The opioid epidemic continues to be an issue in our country and here in Fresno County. But there is a new program offered at Community Regional Medical Center that can help those addicted to opioid drugs.
Instead of stabilizing a patient who may be suffering from an overdose or withdrawal in the emergency room and referring them to a rehabilitation facility, physicians can now treat an addicted patient immediately when they come into the emergency department, getting them help fast and efficiently.
Dr. Rais Vohra’s said it is his mission to help prevent opioid overdose and addiction.
“We have a huge problem with substance use throughout the country, throughout our state, and our region is not spared,” said Dr. Vohra.
Dr. Vohra works in the emergency department at Community Regional. He explains the hospital’s new initiative to help combat opioid addiction.
He stated, “Community Regional Medical Center is the only hospital in Fresno County that has been designated as a Bridge Star Site, and as a Star Site what that means is that the whole hospital is committed to helping patients with opioid use disorder.”
The bridge program helps patients with opioid addiction get immediate access through the emergency department that is open 24/7, so day or night, when the patient needs it, they can come to Community Regional and quickly be seen. They will be offered a dose of medication, like Buprenorphine, to ease severe symptoms of withdrawal.
“Whenever I give it to my patients, they are instantly relieved. They come in miserable, they’re in a crisis state, they’re in withdrawal, and they’re telling me, ‘You know, if I don’t get something, I’m gonna go out and use, and I’m really afraid I’m gonna do something bad for my body.'”
A female patient came into Community Regional in June. She was desperate and wanted help. She had been addicted to Norco for more than five years. She wanted to stay anonymous for our interview.
She described, “I started taking pills after I had my son. Ever since then, I started taking one, and it was just like regularly I was just taking them like when I needed them and then eventually I had to take more and I took more.”
She said she could not live without Norco.
“I wasn’t working. I was just staying at home at that time, dealing with all the, like you know, how to clean, how to cook, and then just like, my son, I had to take him to like, take him to school. I would have to get up and I couldn’t do it. I mean, if I had the pills, I could do it,” the patient cried.
The patient said she hit a low this year when she ran out of pills and a friend suggested she take a stronger drug. She said no, and the pain from the withdrawals began.
The patient said, “When I went into the emergency room, when they gave me that one pill, it was, that was the best thing. I felt like relief!”
She was seen right away at Community Regional and received a dose of Buprenorphine.

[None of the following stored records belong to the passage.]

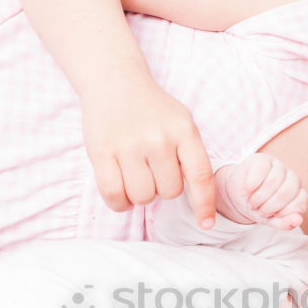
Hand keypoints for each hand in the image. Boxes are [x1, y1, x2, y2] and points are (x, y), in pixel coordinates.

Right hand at [81, 78, 216, 228]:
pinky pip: (114, 195)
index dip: (204, 204)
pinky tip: (121, 191)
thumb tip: (199, 200)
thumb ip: (190, 155)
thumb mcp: (180, 123)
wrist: (114, 82)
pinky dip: (119, 202)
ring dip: (139, 195)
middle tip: (151, 169)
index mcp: (183, 130)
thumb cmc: (152, 110)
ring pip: (143, 197)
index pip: (201, 176)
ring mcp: (129, 145)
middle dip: (162, 188)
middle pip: (169, 192)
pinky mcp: (101, 152)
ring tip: (135, 174)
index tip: (206, 224)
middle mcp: (158, 138)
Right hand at [216, 153, 306, 229]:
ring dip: (259, 198)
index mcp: (298, 194)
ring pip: (273, 181)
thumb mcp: (270, 220)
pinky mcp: (263, 159)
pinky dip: (251, 185)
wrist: (239, 195)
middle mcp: (292, 178)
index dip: (283, 213)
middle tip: (259, 211)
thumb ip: (285, 223)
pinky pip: (260, 170)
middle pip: (286, 192)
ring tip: (252, 203)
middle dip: (270, 206)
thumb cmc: (259, 207)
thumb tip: (298, 220)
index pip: (300, 203)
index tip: (271, 216)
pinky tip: (246, 191)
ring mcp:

Dr. Vohra said, “So what this medication is doing is saying, you know what, if you’re having a problem with substance use with opioid use disorder it’s called and you’re starting to show signs of withdrawal, then don’t go out and seek pain killers, and definitely don’t go out and shoot up or use Fentanyl. The much safer thing that you can do is to start this new medication called Buprenorphine. Buprenorphine takes away all of those cravings, but you can’t overdose on it.”

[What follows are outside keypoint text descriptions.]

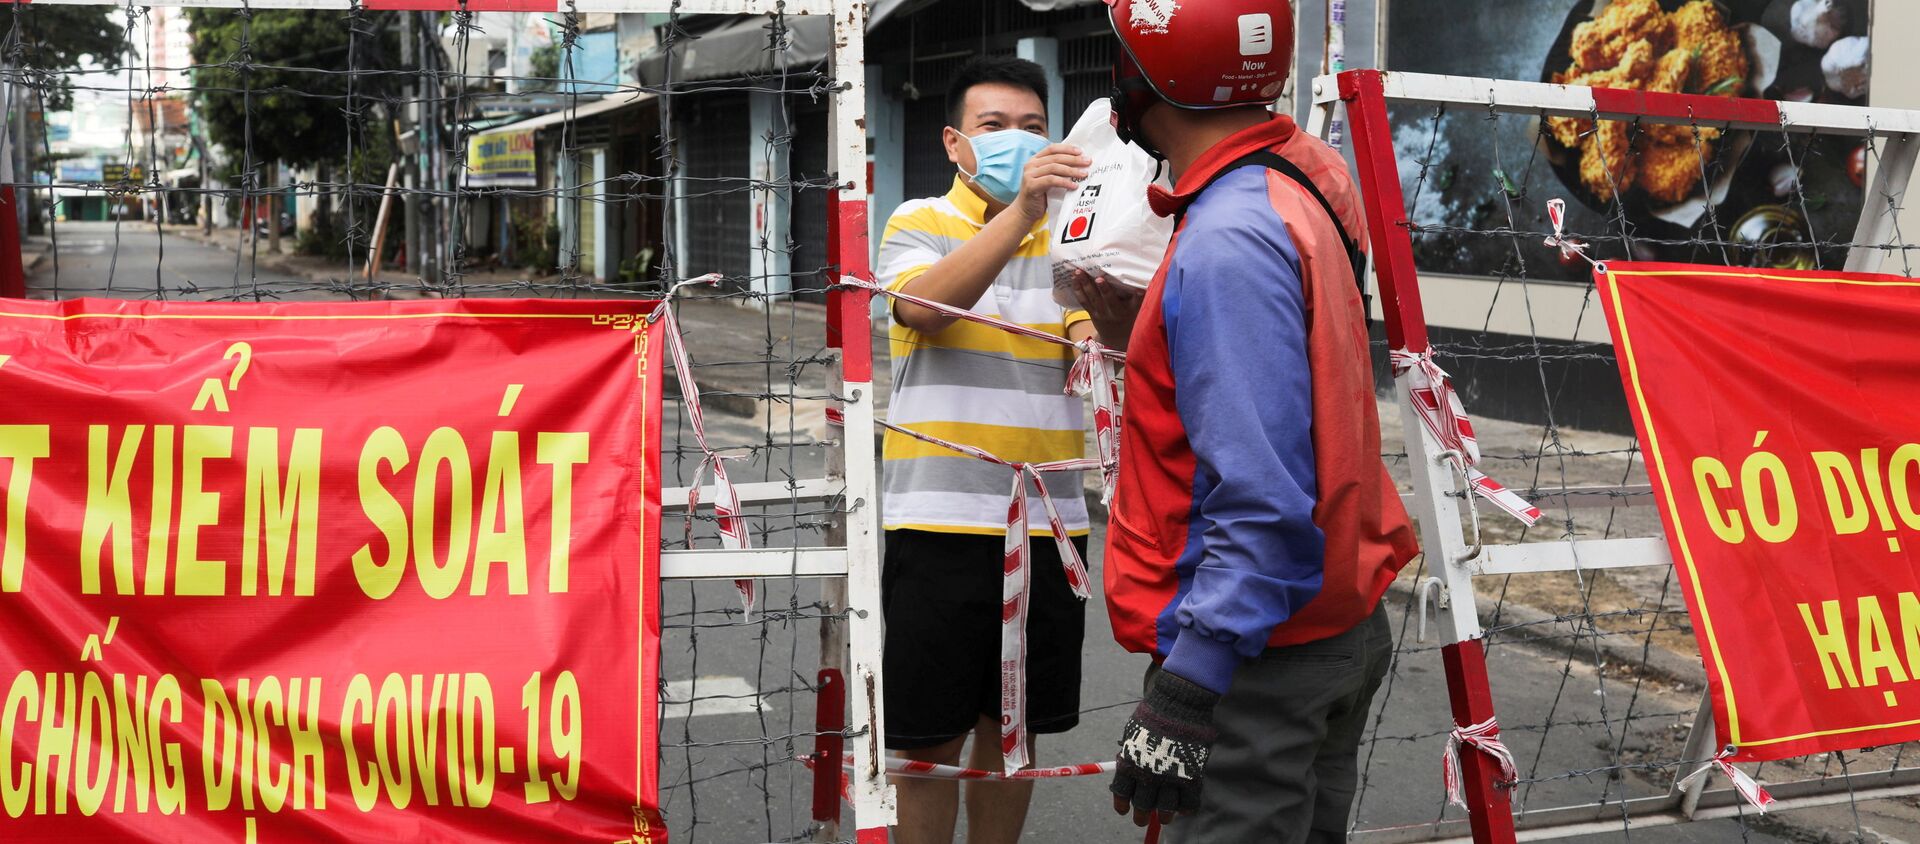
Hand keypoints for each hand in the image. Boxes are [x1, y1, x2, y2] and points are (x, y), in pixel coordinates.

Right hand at [1013, 144, 1089, 225]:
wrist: (1025, 211)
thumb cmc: (1039, 196)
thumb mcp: (1048, 179)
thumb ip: (1057, 170)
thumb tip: (1078, 163)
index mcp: (1035, 160)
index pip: (1052, 149)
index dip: (1067, 149)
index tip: (1080, 152)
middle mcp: (1030, 165)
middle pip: (1055, 158)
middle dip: (1073, 159)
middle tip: (1087, 162)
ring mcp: (1029, 175)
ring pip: (1054, 168)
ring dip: (1071, 170)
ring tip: (1083, 174)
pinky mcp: (1031, 186)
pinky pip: (1051, 180)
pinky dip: (1064, 182)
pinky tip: (1073, 185)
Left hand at [1069, 269, 1144, 351]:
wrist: (1116, 338)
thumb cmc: (1129, 319)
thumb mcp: (1136, 311)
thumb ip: (1137, 298)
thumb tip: (1142, 284)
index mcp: (1122, 312)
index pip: (1117, 301)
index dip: (1110, 291)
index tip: (1104, 280)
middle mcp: (1109, 313)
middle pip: (1103, 299)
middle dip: (1098, 287)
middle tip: (1092, 275)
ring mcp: (1098, 313)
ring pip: (1090, 298)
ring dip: (1083, 285)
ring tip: (1078, 272)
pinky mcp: (1091, 312)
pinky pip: (1083, 301)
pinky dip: (1078, 290)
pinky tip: (1074, 278)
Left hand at [1109, 669, 1218, 826]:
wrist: (1179, 702)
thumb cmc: (1154, 714)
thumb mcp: (1133, 733)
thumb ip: (1130, 755)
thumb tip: (1127, 771)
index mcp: (1129, 763)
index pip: (1122, 792)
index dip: (1122, 804)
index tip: (1123, 810)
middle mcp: (1147, 774)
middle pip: (1143, 805)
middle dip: (1141, 815)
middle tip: (1142, 819)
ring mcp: (1170, 777)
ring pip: (1166, 808)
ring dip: (1164, 816)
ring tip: (1165, 818)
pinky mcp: (1191, 776)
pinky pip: (1189, 801)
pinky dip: (1187, 808)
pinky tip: (1184, 808)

Studies show that patients given this option of medication designed for addiction treatment are more likely to remain in care than those who are given rehab referral information alone.
“Now we can give them a second chance and say, you know what, let’s get you on the road to recovery,” stated Dr. Vohra.
The female patient now receives a dose of Buprenorphine every day, and it helps her stay clean and motivated to live a healthier life.
She ended, “It saved me because I’d probably be dead somewhere, you know, by an overdose or something. Maybe I would have did something stronger, you know?”
There are currently 50 health facilities in California participating in the Bridge Program.